En 1997 et 1998, des Kikuyu et des Kamba firent l'objet d'attaques et d’exactions qui entraînèrent la mort de plusieurs centaines de personnes et l’exode de 150 000 autres. Daniel Arap Moi, qui briguait un cinquième mandat, fut réélu en janvier 1998 au terme d’un processus électoral marqué par de nombreuses irrégularités. L’opposition, qui n’avait jamais su présenter une alternative crédible au pouvoir, accusa le président Moi d’attiser les tensions ethniques afin d’apparaître comme le seul recours possible dans un contexte troublé. Celui-ci entama son dernier mandat. Certains affirment que le gouvernement a abandonné sa politique de persécution ethnique. Toutefois, la «question asiatique», comme on l’appelle depuis des années, demeure toujours problème très délicat au Kenya. De loin en minorité (le recensement de 1998 en comptait presque 500 000), les Asiatiques ont pris le contrôle d’un secteur de l’économie du Kenya, fort disproportionné à leur nombre. Le président Daniel arap Moi avait favorisé les Asiatiques, apparemment plus malléables pour lui.

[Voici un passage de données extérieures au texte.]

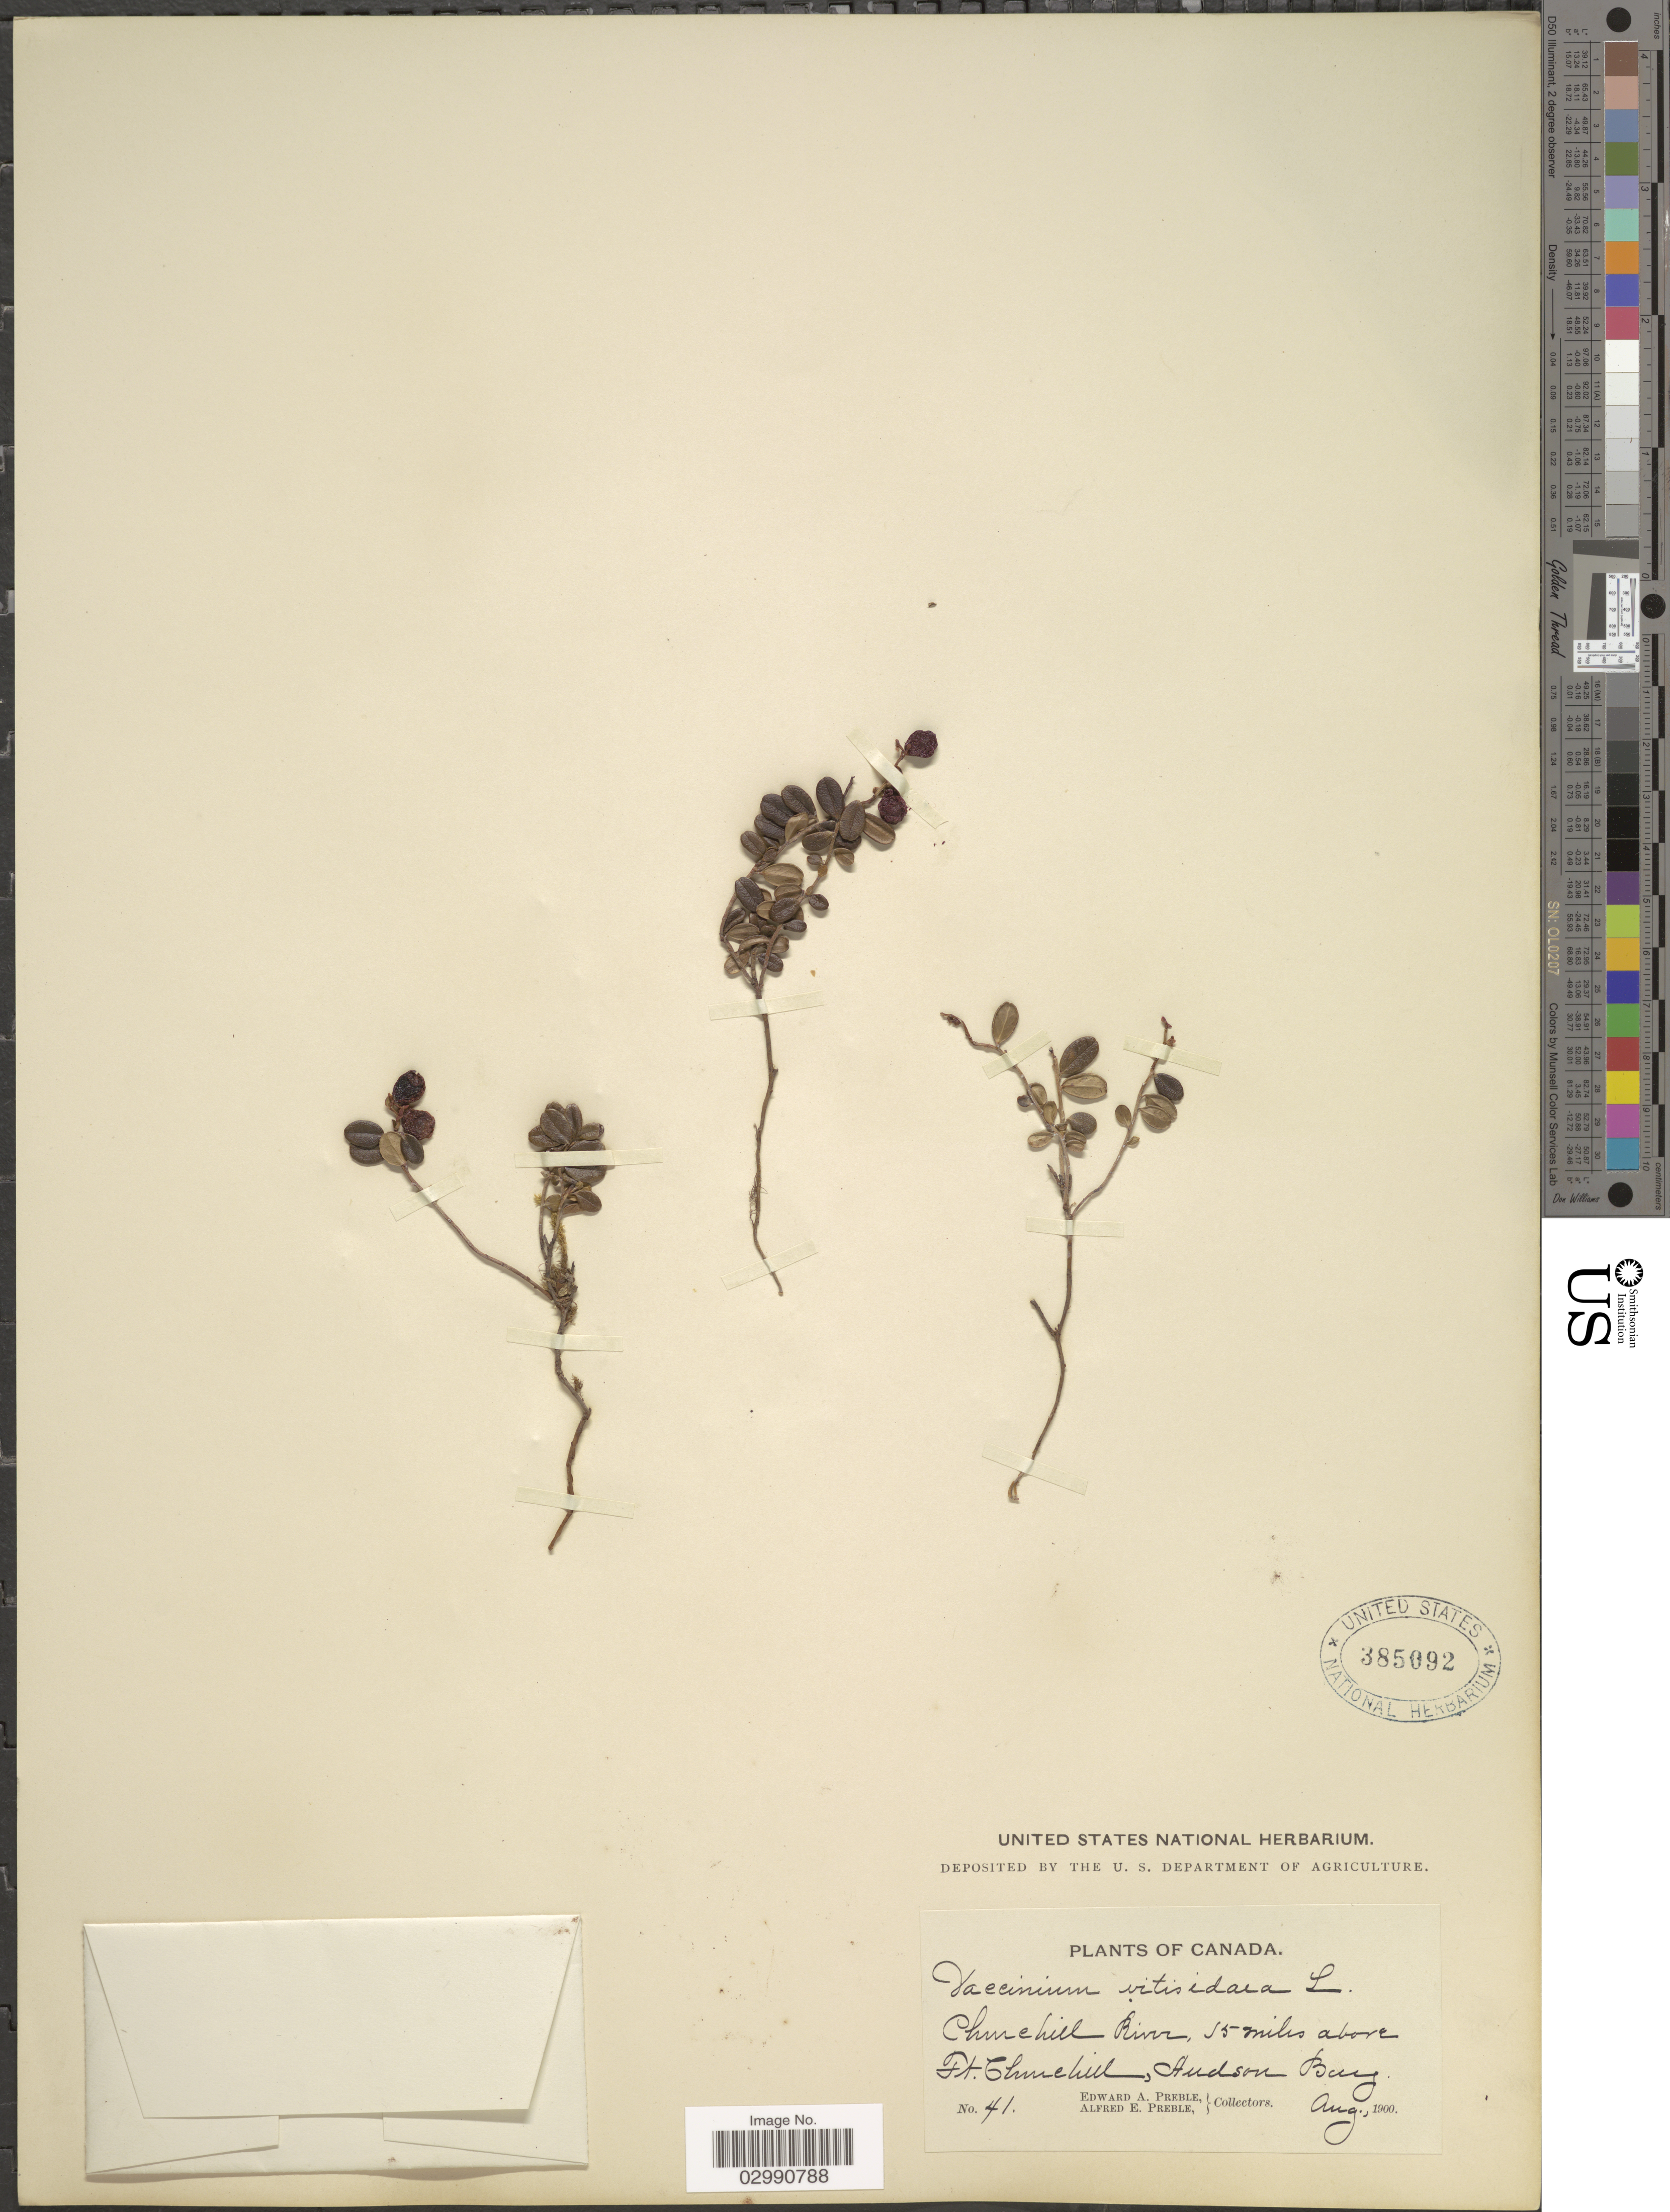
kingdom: Plantae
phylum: Tracheophyta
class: Magnoliopsida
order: Ericales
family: Ericaceae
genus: Vaccinium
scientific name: Vaccinium vitis-idaea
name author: L.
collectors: E. Preble & A. Preble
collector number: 41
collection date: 1900-08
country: Canada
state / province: Manitoba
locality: Churchill River, 15 miles above Ft. Churchill, Hudson Bay.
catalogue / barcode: US 385092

En décembre 2002, le Kenya mettait fin à près d'un quart de siècle de règne de Daniel Arap Moi (78 ans) et se donnait un nouveau président, Mwai Kibaki, 71 ans, deux fois candidat malheureux à la présidentielle. C'est un vétéran de la politique qui a servi pendant 25 ans le pouvoir en place avant de passer dans l'opposition en 1991, lors de l'entrée en vigueur du multipartisme. Il porte les couleurs de la Coalition nationale Arc-en-Ciel (NARC), la plus importante alliance de l'opposition, qui rassemble plus d'une douzaine de partis et des dissidents vedettes de la KANU (Union nationale africaine du Kenya), le parti au pouvoir depuis l'indépendance. Le 30 avril 2003, celui-ci ouvrait la Conférence sur la réforme de la Constitution. Il semble décidé de rester dans l'Histoire comme l'artisan d'une avancée démocratique pour son pays. Le processus devrait déboucher sur la création d'un poste de premier ministre et sur l'abaissement à 70 ans de l'âge limite des candidats à la présidentielle. Il s'agit là de deux mesures destinées à mettre fin à la monarchie présidentielle du Kenya.